Dataset items
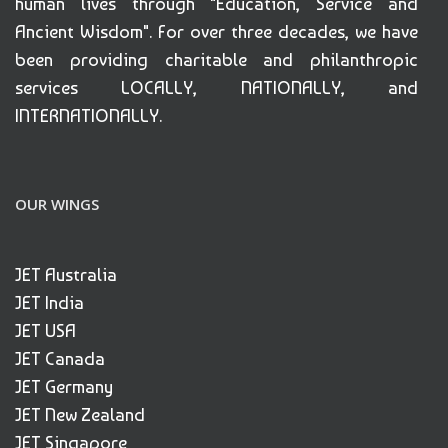
human lives through "Education, Service and
Ancient Wisdom". For over three decades, we have
been providing charitable and philanthropic
services LOCALLY, NATIONALLY, and
INTERNATIONALLY.
OUR WINGS
JET Australia
JET India
JET USA
JET Canada
JET Germany
JET New Zealand
JET Singapore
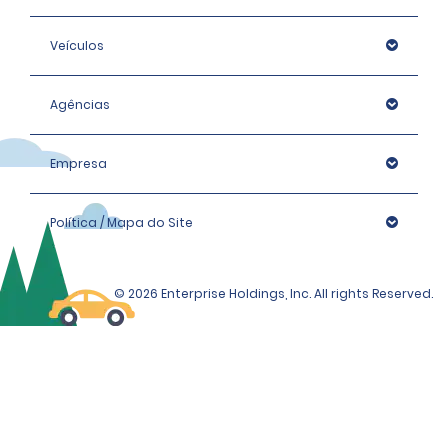
Veículos
Agências
Empresa
Política / Mapa do Site
© 2026 Enterprise Holdings, Inc. All rights Reserved.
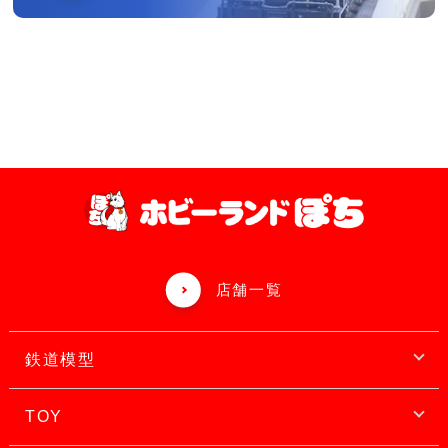
店舗一覧
鉄道模型
TOY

**TASK STATEMENT:** Every record above should reappear exactly, with the pictures gone.

**RESPONSE FOR THIS EXERCISE:**
human lives through "Education, Service and
Ancient Wisdom". For over three decades, we have
been providing charitable and philanthropic
services LOCALLY, NATIONALLY, and
INTERNATIONALLY.
OUR WINGS
JET Australia
JET India
JET USA
JET Canada
JET Germany
JET New Zealand
JET Singapore
Veículos
Agências
Empresa
Política / Mapa do Site
© 2026 Enterprise Holdings, Inc. All rights Reserved.
店舗一覧
鉄道模型
TOY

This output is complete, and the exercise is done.